Some might have expected From Software to change the Armored Core formula to resemble its recent titles, but ACVI sticks closely to the genre’s established conventions. That’s both to the benefit and detriment of the game; missions are mostly short skirmishes against cannon-fodder enemies that give you that sense of material superiority, but they’re also not very interesting.
In contrast, the major bosses are where From Software’s pedigree really shows. Each of the game’s five chapters contains an almost Souls-like superweapon that tests the limits of your current build and motivates you to experiment with other parts. The sheer spectacle of these fights also emphasizes how well ACVI runs and how good it looks; by the standards of the often bland and blocky mech-action genre, this is a gorgeous game.
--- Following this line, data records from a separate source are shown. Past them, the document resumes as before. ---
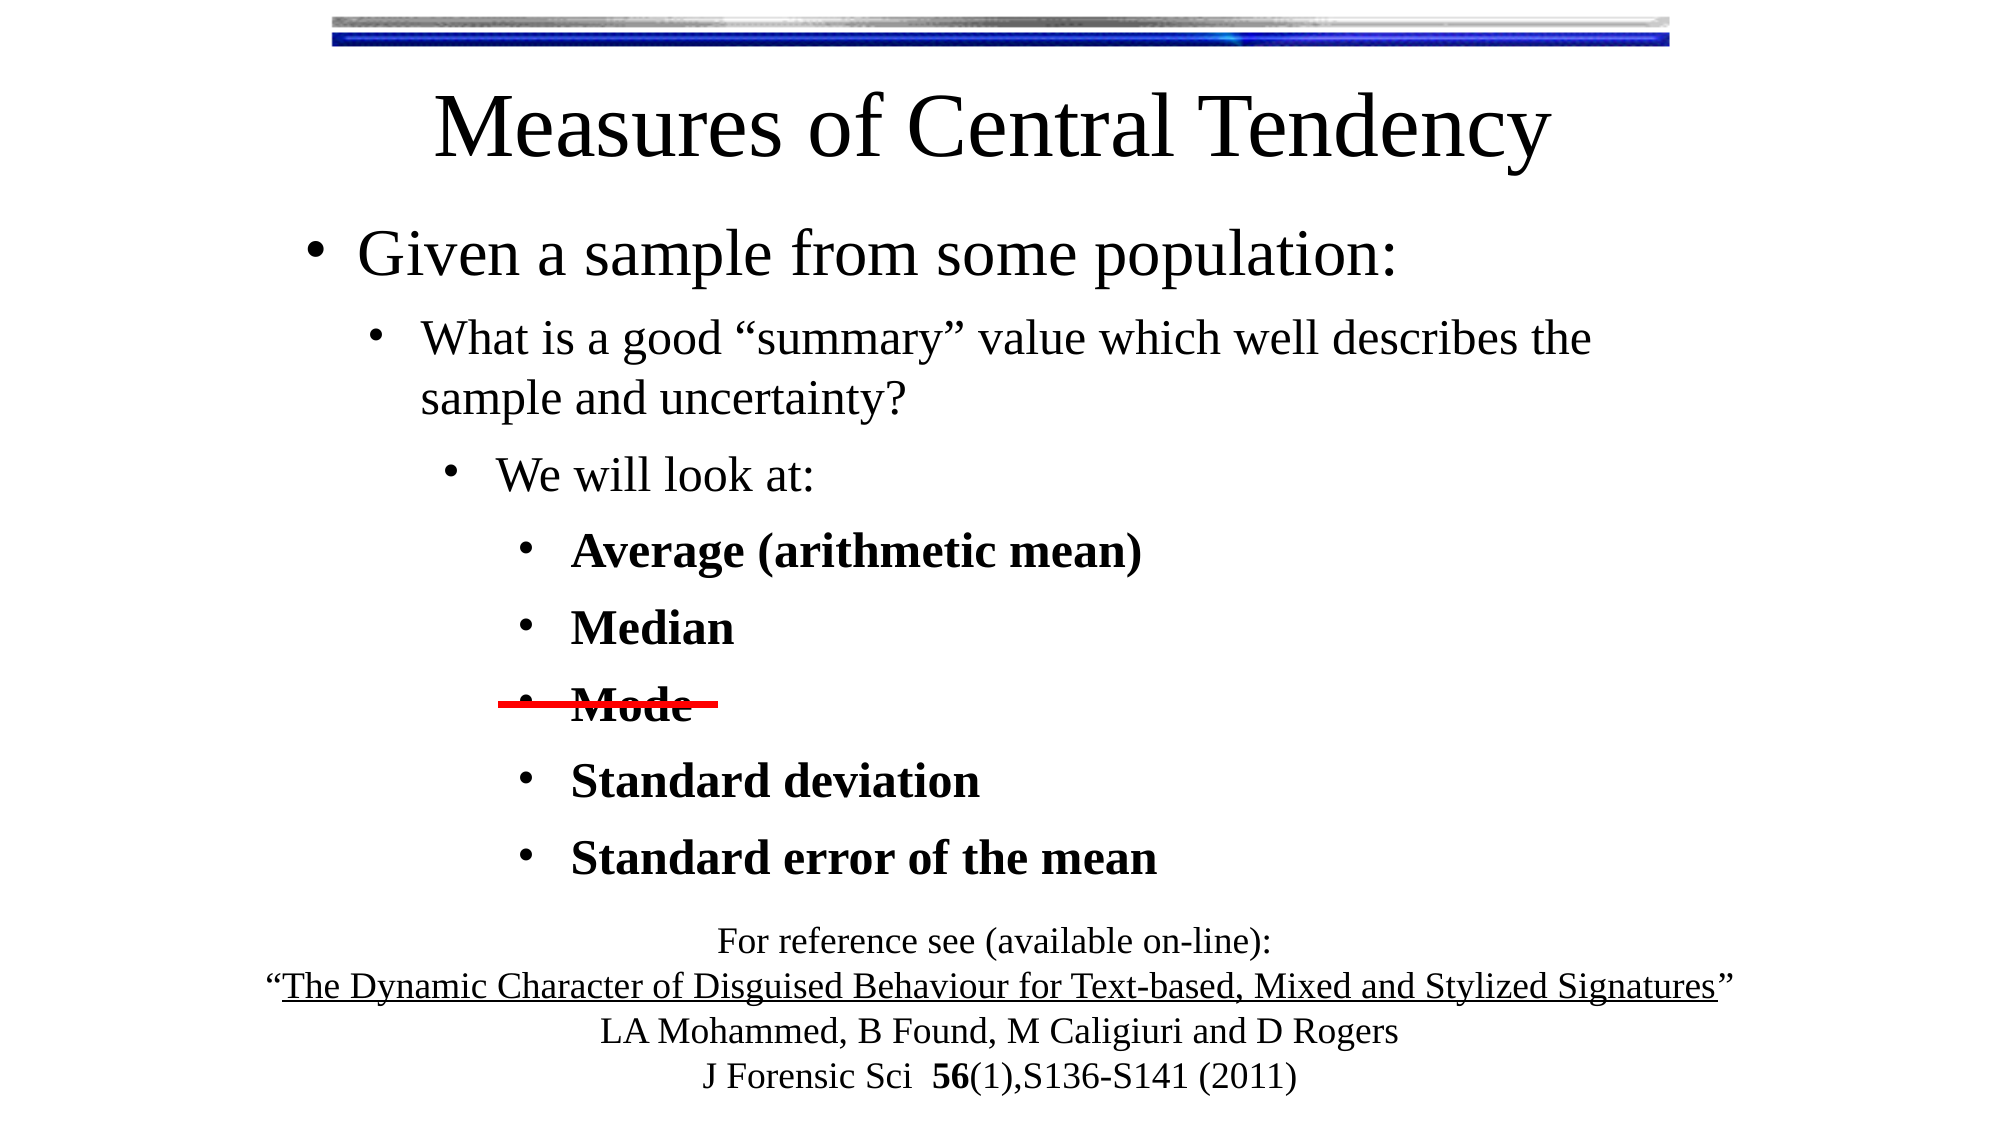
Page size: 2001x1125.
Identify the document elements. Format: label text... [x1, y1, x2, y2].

text_box Given a sample from some population: [287, 162, 1713, 312]
picture [329, 12, 1675, 52]
text_box For reference see (available on-line): “The Dynamic Character of Disguised Behaviour for Text-based, Mixed and Stylized Signatures” LA Mohammed, B Found, M Caligiuri and D Rogers J Forensic Sci 56(1),S136-S141 (2011) [249, 908, 1750, 1103]
text_box What is a good “summary” value which well describes the sample and uncertainty? We will look at: Average (arithmetic mean) Median Mode Standard deviation Standard error of the mean [274, 257, 1700, 895]
text_box Measures of Central Tendency [287, 27, 1700, 213]
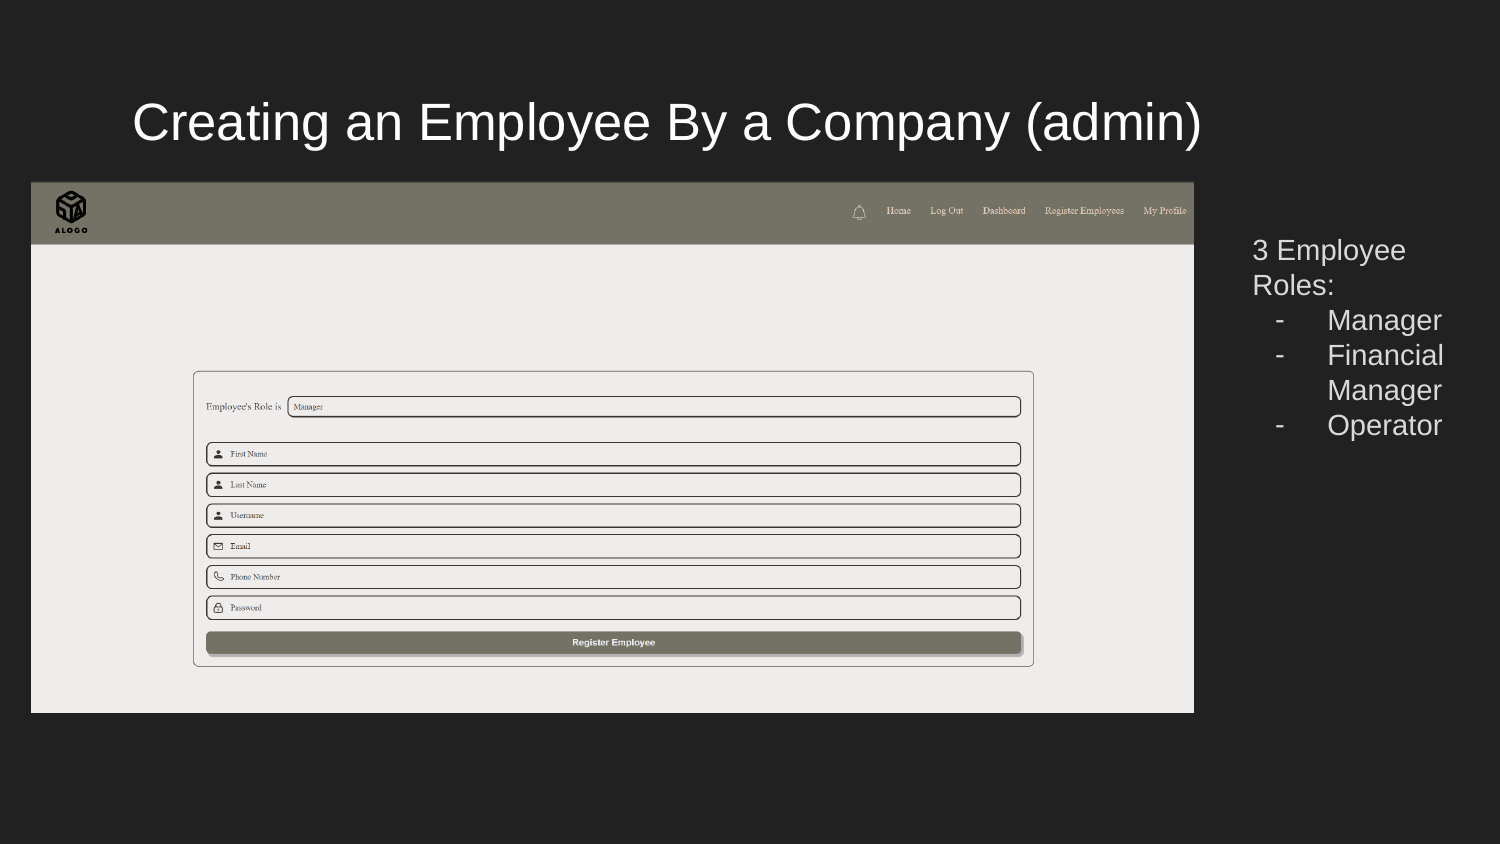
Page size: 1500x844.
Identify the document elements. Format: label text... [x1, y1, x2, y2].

ACVI is also the most approachable entry in the series and, indeed, one of From Software’s most forgiving games. The debt system of previous entries is gone, and failing out of missions is no longer possible. There’s no backtracking to fight bosses repeatedly, as checkpoints are generous. The auto-lock feature also streamlines single-target battles but removes the need to aim manually. All the simplification can be a double-edged sword, especially for Armored Core veterans. This is one From Software game where most can probably agree that difficulty modes would have been welcome.
Armored Core VI is a solid return for one of From Software’s long-dormant franchises. It still carries many of the mech genre’s old contrivances, like its generic mission structure and predictable plot. However, it modernizes mech action meaningfully to introduce it to a new generation. While legacy fans may have some complaints about the “casualization” of Armored Core, I am ultimately glad the series is back and firing on all cylinders.